═══ GIVEN DATA ═══

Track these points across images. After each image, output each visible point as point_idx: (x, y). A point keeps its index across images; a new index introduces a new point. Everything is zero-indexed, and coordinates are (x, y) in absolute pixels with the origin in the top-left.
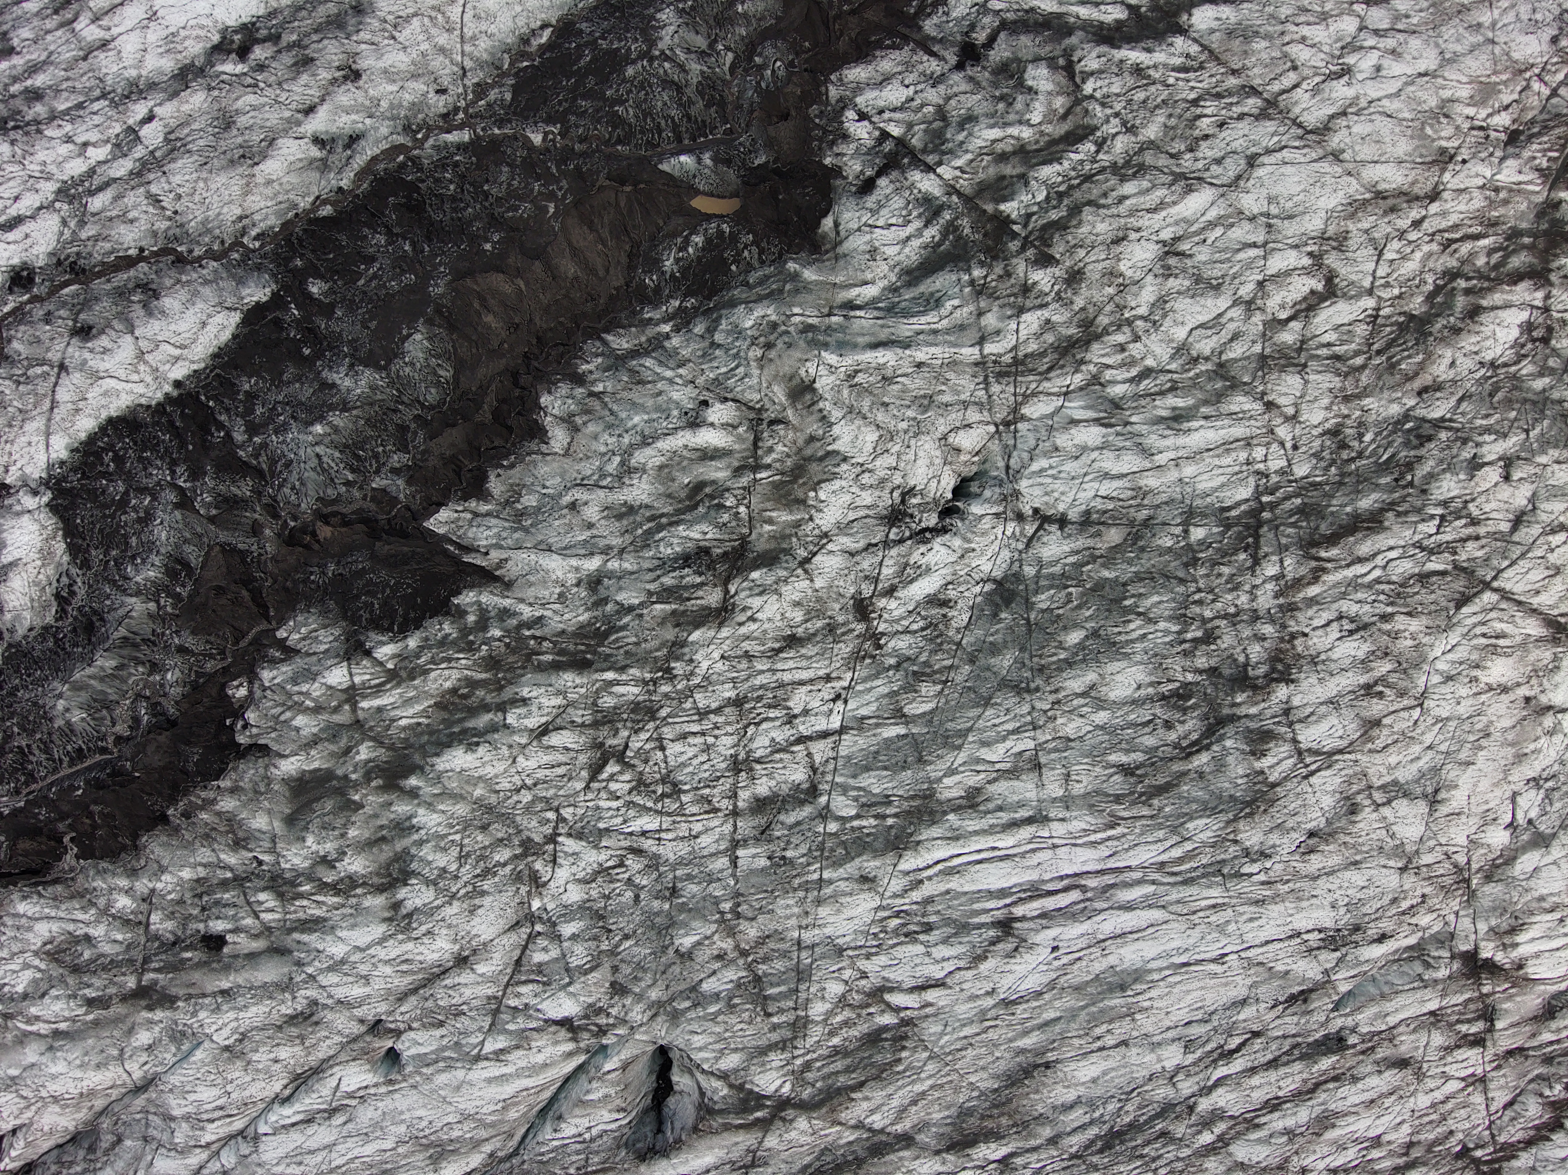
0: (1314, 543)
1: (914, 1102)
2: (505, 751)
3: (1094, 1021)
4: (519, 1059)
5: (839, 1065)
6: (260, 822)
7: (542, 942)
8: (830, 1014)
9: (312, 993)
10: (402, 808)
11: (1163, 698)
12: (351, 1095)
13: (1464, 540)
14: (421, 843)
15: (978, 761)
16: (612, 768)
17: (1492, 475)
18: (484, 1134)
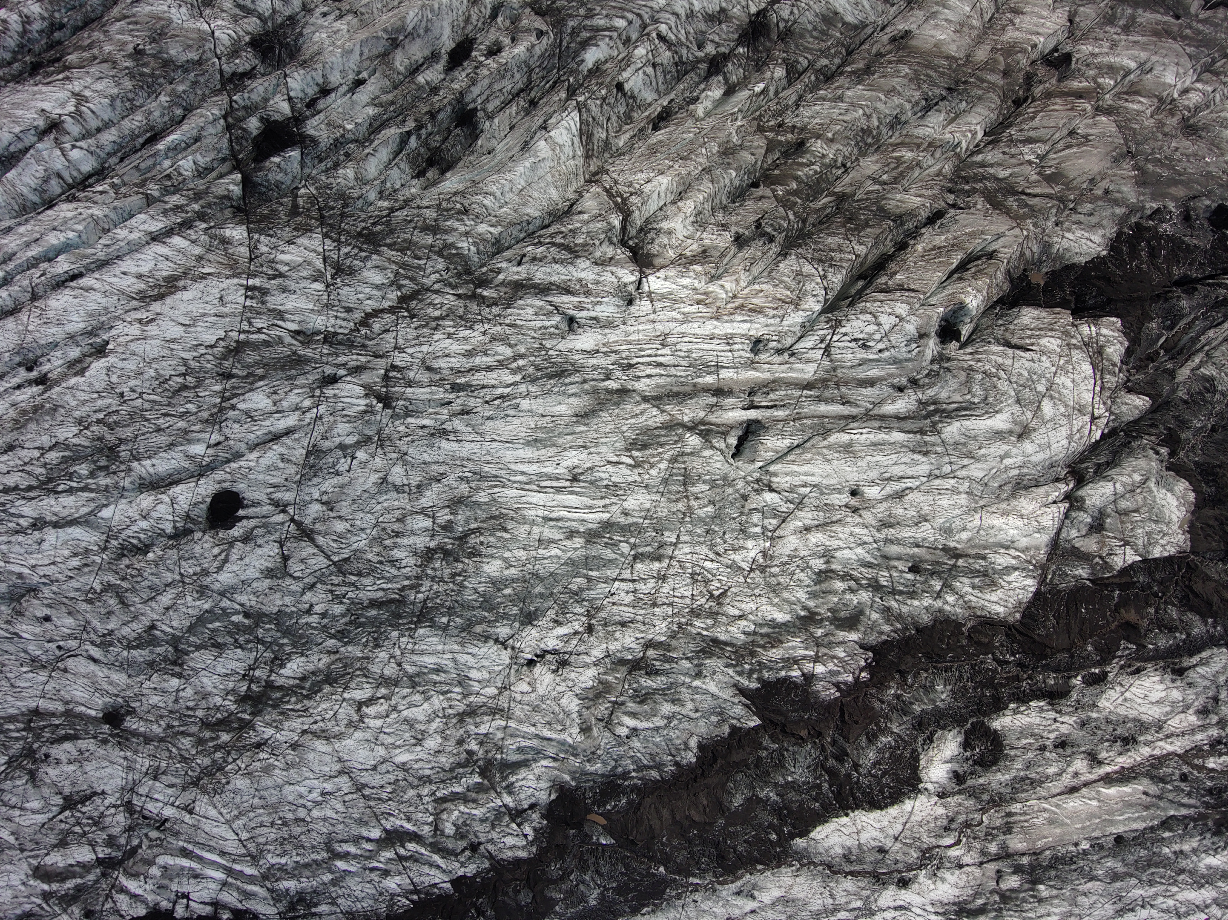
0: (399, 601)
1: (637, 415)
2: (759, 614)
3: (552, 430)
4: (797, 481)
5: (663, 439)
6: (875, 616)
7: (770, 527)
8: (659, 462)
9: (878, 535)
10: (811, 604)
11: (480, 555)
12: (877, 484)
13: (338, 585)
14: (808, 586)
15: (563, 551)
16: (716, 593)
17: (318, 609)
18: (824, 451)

═══
═══ GIVEN DATA ═══

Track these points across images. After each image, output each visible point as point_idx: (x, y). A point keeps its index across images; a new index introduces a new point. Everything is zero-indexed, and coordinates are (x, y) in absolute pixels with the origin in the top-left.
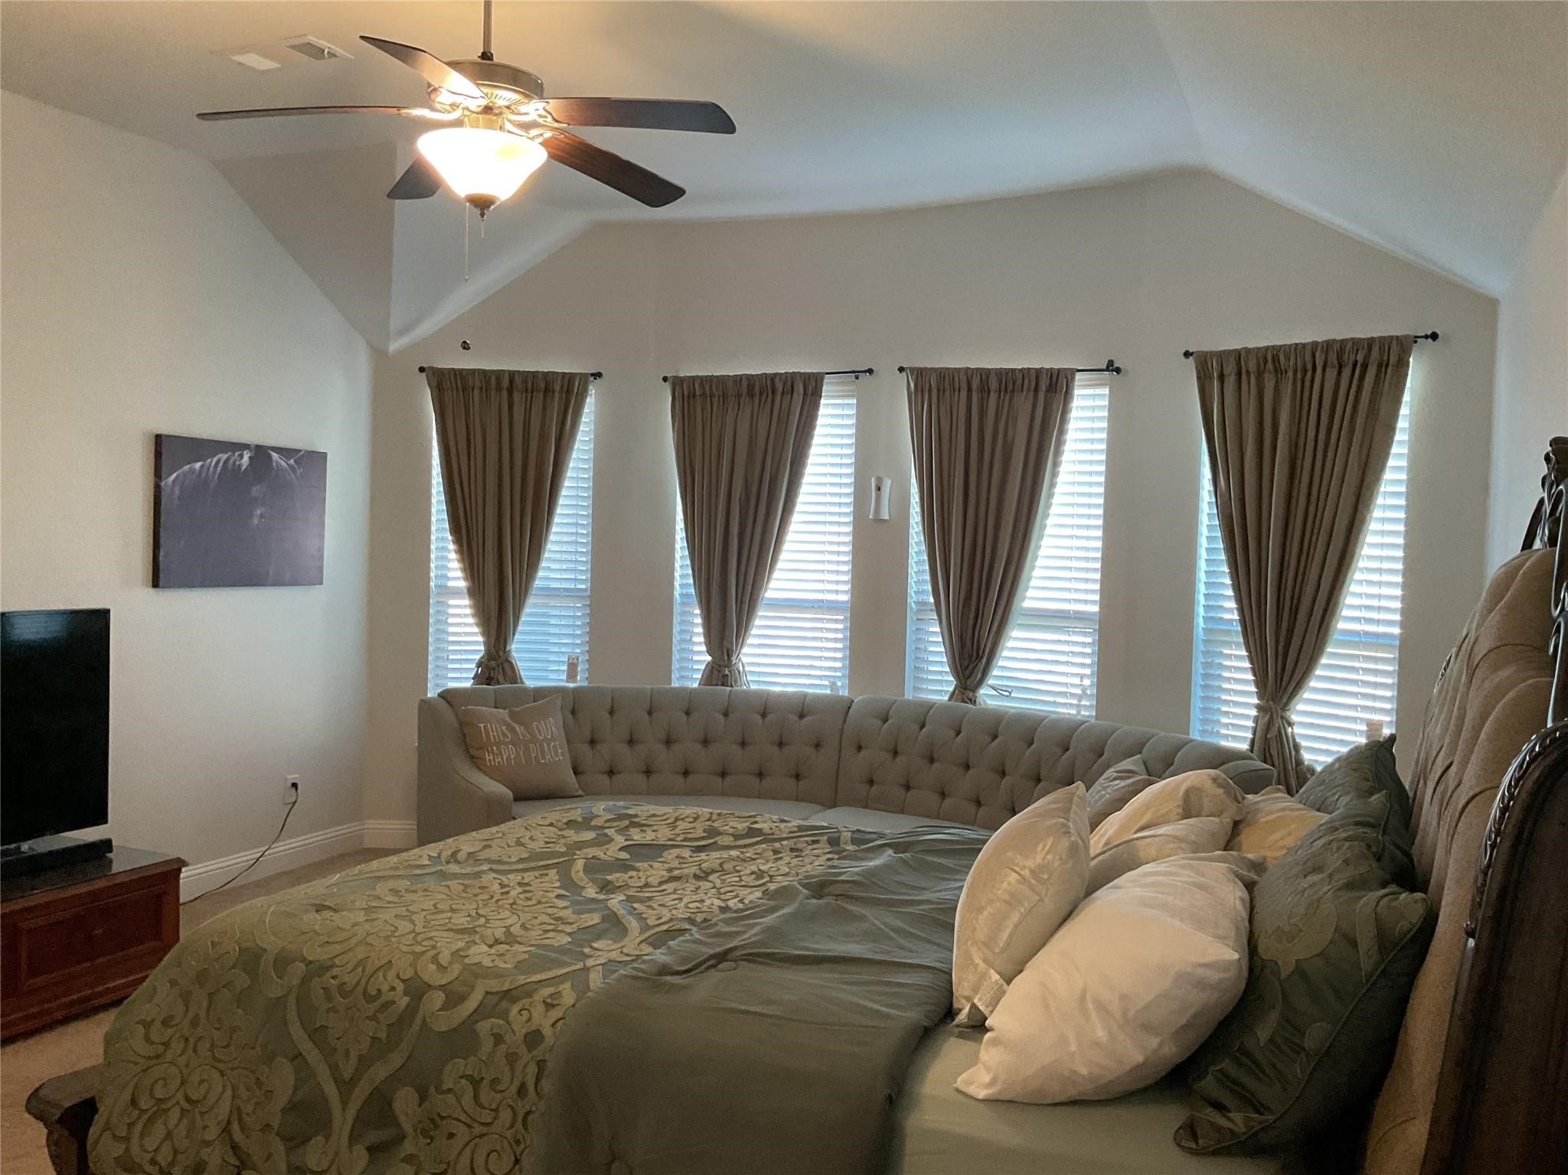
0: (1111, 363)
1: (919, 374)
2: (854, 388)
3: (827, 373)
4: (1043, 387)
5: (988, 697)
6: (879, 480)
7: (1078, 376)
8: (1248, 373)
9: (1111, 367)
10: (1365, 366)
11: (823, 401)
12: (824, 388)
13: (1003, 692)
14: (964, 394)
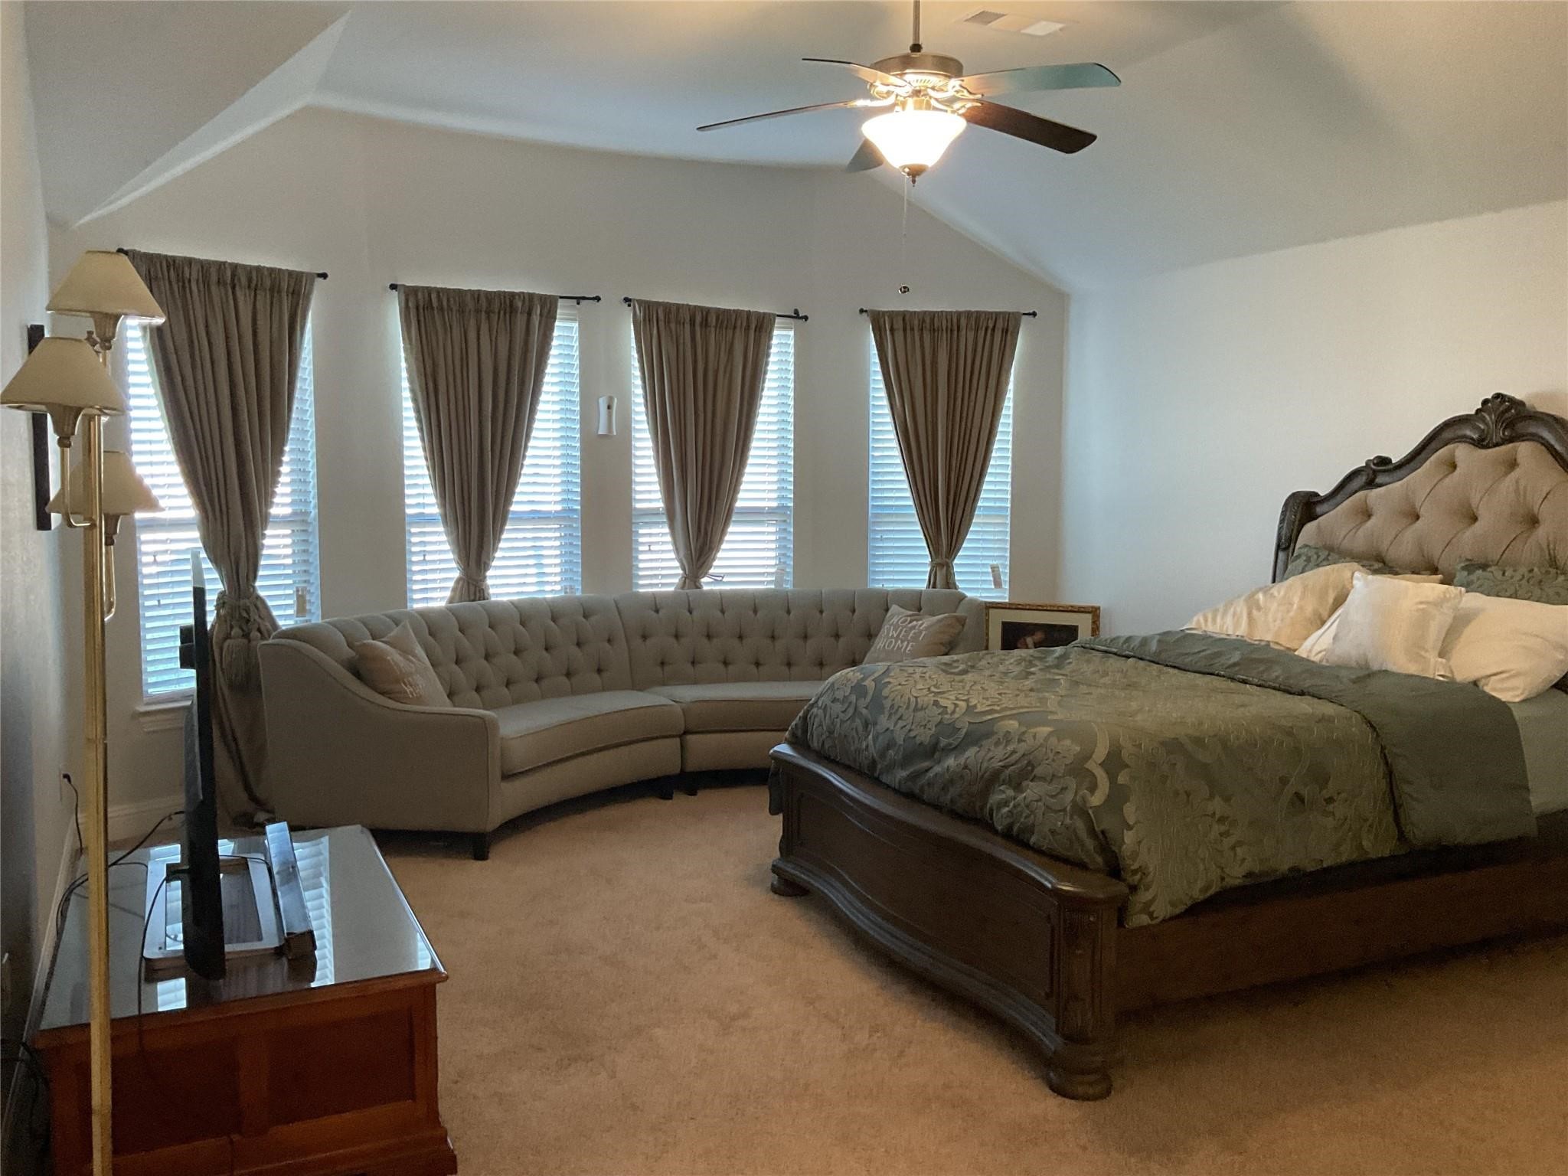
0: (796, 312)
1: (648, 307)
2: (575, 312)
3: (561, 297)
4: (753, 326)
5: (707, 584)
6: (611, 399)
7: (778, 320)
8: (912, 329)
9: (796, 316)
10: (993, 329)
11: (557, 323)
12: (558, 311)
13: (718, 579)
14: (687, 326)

═══

### REQUIREMENT
Only the lines from the one containing "5: (839, 1065)" through the one containing "17: (1492, 475)" are to be retyped, both boundary lines included, with no other material.

### ANSWER BOX
5: (839, 1065)
6: (260, 822)
7: (542, 942)
8: (830, 1014)
9: (312, 993)
10: (402, 808)
11: (1163, 698)
12: (351, 1095)
13: (1464, 540)
14: (421, 843)
15: (978, 761)
16: (612, 768)
17: (1492, 475)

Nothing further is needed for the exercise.